A 5/1 ARM, for example, begins with a fixed period of five years. Your rate will be adjusted by your lender each year thereafter.
Rates will increase
We don’t know exactly when this will happen, but the end of low mortgage rates and the windfall it has sparked for millions of homeowners is coming.
Freddie Mac’s most recent rate forecast calls for an average of 3.1% of the 30-year fixed rate this year, implying a steady increase over the next three months. Industry group Mortgage Bankers Association predicts that the 30-year fixed rate will reach 3.3% in the fourth quarter of 2021 – and 4% in the third quarter of 2022.

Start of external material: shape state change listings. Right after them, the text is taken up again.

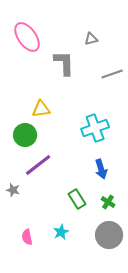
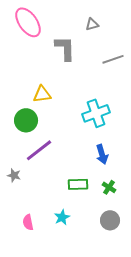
green rectangle: (77, 199) -> (78, 184), turned -60
gray circle: (109, 235) -> (110, 220), size x0.7

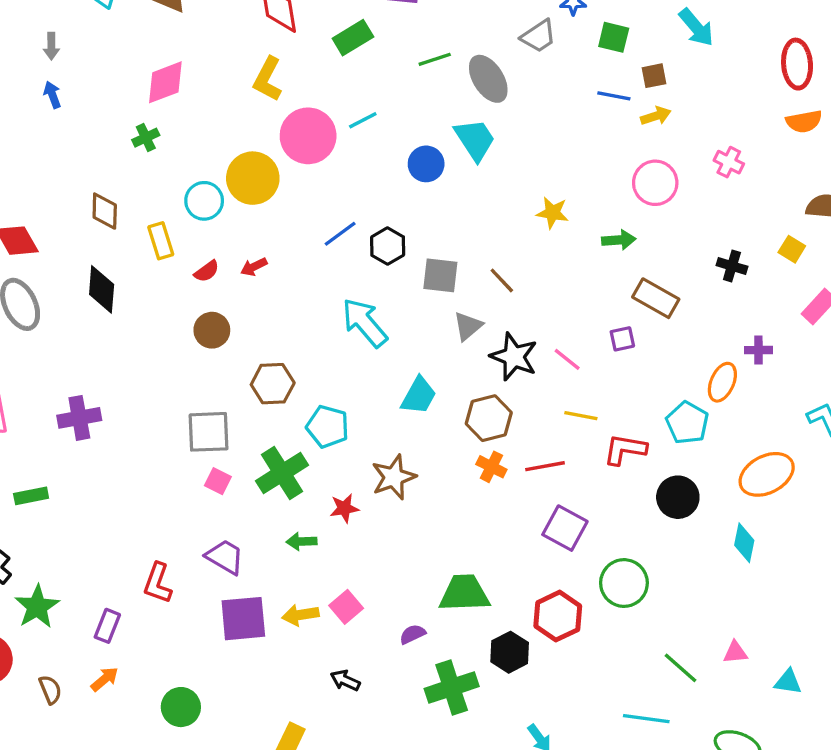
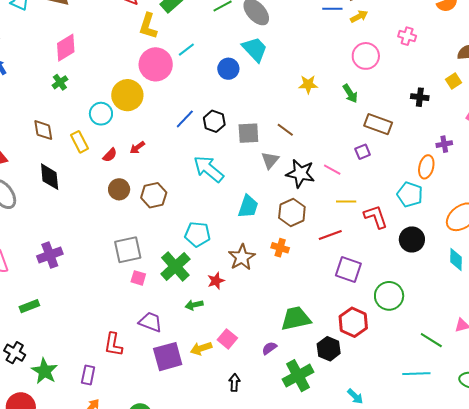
yellow L-shape: (268, 79) -> (148, 26), moved
green arrow: (619, 240) -> (350, 94), turned 72
yellow square: (792, 249) -> (453, 81), turned 35
brown hexagon: (273, 384) -> (154, 195), moved
red L-shape: (625, 449) -> (376, 217), turned 72
orange cross: (491, 467) -> (280, 248), moved
black arrow: (345, 680) -> (234, 383), turned 78

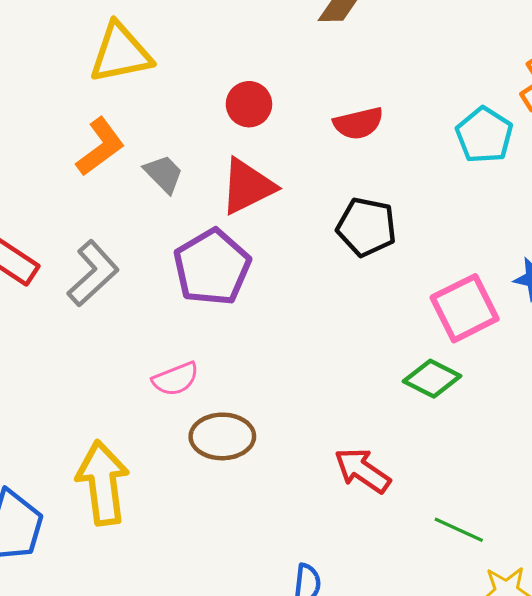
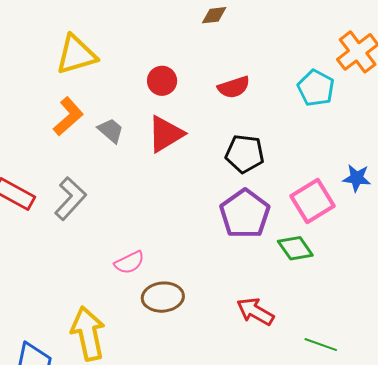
purple pentagon: (212, 267) -> (245, 214), moved
green diamond: (432, 379) -> (295, 248), turned 33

Much of what happens to rates depends on the future actions of the Federal Reserve.
The Fed has helped keep mortgage rates low in two ways: by keeping its benchmark interest rate, called the federal funds rate, close to zero; and buying billions of dollars in bonds and mortgage-backed securities.
The federal funds rate is unlikely to budge until the economy is COVID-free – great news if you have an adjustable rate mortgage – but the Fed could start cutting its buying program before the end of the month. the year.
Corey Burr, senior vice president of TTR Sotheby’s International Realty in Washington, DC, expects the Fed’s cut to increase the value of 10-year Treasury bonds, which directly affects fixed mortgage rates, from about 0.5%.
“As a result, there will be a corresponding 0.5% or 0.625% increase in mortgage rates,” Burr predicts.
How to get a good rate from your lender
To make sure you refinance your mortgage at the lowest possible rate, it’s worth shopping around. Lenders can offer very different rates, so rather than going with the first one to promise “the lowest rates in the market,” take a few moments to compare the rates of at least five lenders and find out who offers the best rate. for your budget.
Convincing a lender to offer you a low rate requires a solid credit history. Take a quick, free look at your credit score and see if you would benefit from a little credit repair before you apply for your refi
Once you’ve refinanced your mortgage, you can use the savings to bolster your overall finances, either by paying off your debts or by investing through an app that helps you build your portfolio using just a ‘coin’. .
If refinancing isn’t your thing or isn’t right for you, you can still lower the cost of homeownership. When the time comes to renew your home insurance, get quotes from several insurers. It’s a quick and easy way to make sure you’re not paying too much for your coverage.
This article provides information only and should not be construed as advice. It is provided without warranty of any kind.